In the 1930s when the Glinz family owned Woodside Farm and were serving chicken dinners on Sundays, Helen got a job helping out. In 1941 romance called, and she married Joe Yost, an electrician. Joe had a job at the Premier Gold Mine in the remote town of Stewart on the BC/Alaska border, and Helen joined him there.
When war threatened the coast in 1942, Joe Yost joined the army, serving in the Signal Corps. When he went overseas, Helen returned to Sooke, where their daughter Marilyn was born. When their daughter was in school, Helen went to work at Gibson’s Shopping Centre, where she was a popular staff member. Postwar, when Joe switched his electrical career from his Sooke business to BC Forest Products in Victoria, Helen was employed in a supervisory role at the Canadian Imperial Bank of Commerce.
While Helen’s home was now in Victoria, her heart never left Sooke. Through the years, the family would get together for summertime reunions, often at Sunny Shores. She joined the congregation at St. Andrews Presbyterian Church, where she sang in the choir and was also a member of the Bell Choir.
For 37 years she played the piano weekly for the patients at Mt. Tolmie Hospital and frequently at Oak Bay Lodge as well. Helen’s sense of humour, her positive, warm and welcoming nature brought an atmosphere of friendship and laughter wherever she went.
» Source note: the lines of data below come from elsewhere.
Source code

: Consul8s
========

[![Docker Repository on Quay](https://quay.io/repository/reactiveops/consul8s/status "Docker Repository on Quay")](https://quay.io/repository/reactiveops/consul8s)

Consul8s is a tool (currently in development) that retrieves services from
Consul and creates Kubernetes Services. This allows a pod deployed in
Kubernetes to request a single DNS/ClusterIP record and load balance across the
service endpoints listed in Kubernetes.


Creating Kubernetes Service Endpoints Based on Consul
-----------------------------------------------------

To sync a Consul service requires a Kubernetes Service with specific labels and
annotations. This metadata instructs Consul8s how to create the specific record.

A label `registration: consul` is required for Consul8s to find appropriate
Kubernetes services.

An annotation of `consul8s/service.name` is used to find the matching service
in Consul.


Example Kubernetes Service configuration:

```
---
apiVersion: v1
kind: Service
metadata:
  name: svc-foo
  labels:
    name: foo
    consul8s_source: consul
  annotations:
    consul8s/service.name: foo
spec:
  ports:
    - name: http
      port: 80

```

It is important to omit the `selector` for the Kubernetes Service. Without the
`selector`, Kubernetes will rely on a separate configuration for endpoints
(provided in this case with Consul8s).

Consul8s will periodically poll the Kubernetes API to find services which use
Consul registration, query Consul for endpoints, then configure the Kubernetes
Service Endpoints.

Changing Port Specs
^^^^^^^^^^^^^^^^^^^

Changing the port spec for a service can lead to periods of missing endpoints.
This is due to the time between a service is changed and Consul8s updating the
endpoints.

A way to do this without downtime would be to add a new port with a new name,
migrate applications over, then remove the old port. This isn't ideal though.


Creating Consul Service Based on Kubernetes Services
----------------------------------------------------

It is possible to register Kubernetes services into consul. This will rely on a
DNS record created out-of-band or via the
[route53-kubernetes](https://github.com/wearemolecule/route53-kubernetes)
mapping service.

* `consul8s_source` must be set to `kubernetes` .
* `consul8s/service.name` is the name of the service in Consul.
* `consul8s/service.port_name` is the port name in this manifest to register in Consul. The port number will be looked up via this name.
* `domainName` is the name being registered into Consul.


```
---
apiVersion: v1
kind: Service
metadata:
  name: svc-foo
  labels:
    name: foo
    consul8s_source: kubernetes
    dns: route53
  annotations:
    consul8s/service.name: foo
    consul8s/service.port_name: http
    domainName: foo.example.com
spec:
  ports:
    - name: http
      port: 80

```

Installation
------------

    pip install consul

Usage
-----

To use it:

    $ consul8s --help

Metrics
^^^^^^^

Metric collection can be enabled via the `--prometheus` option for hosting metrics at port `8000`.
When Joe retired, the couple travelled each year, exploring many exotic places in the world. Still keeping her commitments to her pioneer family’s roots, Helen assisted in recording history for the Sooke Region Museum, and when her brother Ernie donated Moss Cottage to the museum to be restored, her knowledge of the historic little house was invaluable.
After she was widowed in 1986, Helen continued to travel on group tours, when perhaps her most memorable experience was riding a camel in Egypt. A much shorter trip close to home took place in 1989 when Helen joined with board members of the Sooke Region Historical Society in a delegation to an Agricultural Land Commission hearing in Vancouver.
The Historical Society had been engaged for some years in trying to acquire the Maple Avenue land that held the historic Muirside Cemetery. Without ownership of the land, it had become impossible to accomplish effective restoration of the important historical site, which held not only Muir graves, but those of Helen’s parents and her grandmother, Mary Ellen Flynn Welsh.
The application was successful, with the land commission allowing the property to be released and subdivided, so that a separated park/cemetery acreage could be purchased. All those on the excursion felt it was the eloquence of Helen Yost, as she described her family’s history and her childhood home that swayed the decision of the commission.
While the Sooke Lions Club carried out the major cleanup to restore the important cemetery, Helen too was a generous contributor. Together with her Muir cousin, Diane Acreman Alexander, Helen shared the honour of unveiling the historic markers at the Millennium Memorial Park at the opening in 2001.
During the past year illness had curtailed Helen’s activities and she had been a patient at the care home where she had played the piano for so many years. Almost 94 at her passing, she leaves her daughter Marilyn (Jerry Moss) grandchildren Brenda (Andy), Mike (Michelle) four great grandchildren, her brother Pat Welsh (Miriam) many nieces, nephews, cousins and a host of friends.